[Records from a collection]

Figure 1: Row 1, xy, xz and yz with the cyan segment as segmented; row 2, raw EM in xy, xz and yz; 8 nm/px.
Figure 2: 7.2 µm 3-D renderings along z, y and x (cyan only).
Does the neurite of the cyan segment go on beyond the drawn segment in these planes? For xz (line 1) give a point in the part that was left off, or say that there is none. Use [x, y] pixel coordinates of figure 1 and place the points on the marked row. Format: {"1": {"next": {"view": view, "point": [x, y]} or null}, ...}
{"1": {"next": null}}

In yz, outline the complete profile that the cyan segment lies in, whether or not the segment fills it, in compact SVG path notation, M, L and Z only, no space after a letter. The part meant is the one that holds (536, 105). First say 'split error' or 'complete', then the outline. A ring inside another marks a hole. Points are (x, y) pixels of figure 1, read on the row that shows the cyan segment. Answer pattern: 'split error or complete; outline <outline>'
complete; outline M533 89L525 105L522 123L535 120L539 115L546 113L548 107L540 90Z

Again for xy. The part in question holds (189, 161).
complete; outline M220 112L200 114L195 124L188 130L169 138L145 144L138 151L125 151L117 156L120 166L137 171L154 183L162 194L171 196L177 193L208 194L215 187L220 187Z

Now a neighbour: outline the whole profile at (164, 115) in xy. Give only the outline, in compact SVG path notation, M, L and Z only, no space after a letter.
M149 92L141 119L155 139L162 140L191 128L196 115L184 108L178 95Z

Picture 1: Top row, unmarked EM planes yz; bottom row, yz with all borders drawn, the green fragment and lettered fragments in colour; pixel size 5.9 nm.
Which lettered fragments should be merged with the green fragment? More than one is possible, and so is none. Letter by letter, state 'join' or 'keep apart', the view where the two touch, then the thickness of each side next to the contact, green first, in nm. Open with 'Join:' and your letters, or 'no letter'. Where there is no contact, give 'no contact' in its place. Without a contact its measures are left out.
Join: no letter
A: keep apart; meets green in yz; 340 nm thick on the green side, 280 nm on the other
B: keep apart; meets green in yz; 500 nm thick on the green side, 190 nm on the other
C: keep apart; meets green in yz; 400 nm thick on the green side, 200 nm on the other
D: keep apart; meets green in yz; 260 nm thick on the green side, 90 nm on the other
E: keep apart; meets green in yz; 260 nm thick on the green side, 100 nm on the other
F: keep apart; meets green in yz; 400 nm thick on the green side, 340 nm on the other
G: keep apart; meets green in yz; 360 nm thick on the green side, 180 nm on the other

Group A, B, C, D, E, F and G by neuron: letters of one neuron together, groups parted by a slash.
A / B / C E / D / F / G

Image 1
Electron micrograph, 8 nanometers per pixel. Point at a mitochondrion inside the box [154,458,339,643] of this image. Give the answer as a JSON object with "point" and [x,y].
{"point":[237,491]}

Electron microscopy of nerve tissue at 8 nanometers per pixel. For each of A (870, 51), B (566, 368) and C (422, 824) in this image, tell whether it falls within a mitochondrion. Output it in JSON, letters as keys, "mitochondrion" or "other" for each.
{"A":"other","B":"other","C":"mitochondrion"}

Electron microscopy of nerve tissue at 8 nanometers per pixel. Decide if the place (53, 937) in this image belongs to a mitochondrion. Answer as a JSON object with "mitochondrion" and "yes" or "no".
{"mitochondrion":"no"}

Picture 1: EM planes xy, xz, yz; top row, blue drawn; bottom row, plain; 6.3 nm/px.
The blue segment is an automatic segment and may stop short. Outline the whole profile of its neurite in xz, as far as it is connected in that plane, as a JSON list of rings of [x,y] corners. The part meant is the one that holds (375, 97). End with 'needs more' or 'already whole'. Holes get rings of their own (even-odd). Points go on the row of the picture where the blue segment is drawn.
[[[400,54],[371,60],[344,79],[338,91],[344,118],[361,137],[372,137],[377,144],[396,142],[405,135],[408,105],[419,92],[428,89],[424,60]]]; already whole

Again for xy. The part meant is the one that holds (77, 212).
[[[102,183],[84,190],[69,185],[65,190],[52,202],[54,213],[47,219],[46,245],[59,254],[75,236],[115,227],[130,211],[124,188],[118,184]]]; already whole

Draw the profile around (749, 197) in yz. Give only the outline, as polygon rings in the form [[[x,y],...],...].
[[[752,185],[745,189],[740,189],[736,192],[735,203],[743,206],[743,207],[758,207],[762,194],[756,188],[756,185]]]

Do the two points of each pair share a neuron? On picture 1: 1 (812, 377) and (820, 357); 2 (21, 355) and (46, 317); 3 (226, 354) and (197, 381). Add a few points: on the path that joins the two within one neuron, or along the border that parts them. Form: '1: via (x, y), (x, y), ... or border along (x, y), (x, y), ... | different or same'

_WHAT IS BEING ASKED:_
What is the number of lines in the records above that include the word "bottom"? Reply with that number and nothing more.

_ANSWER SPACE:_
2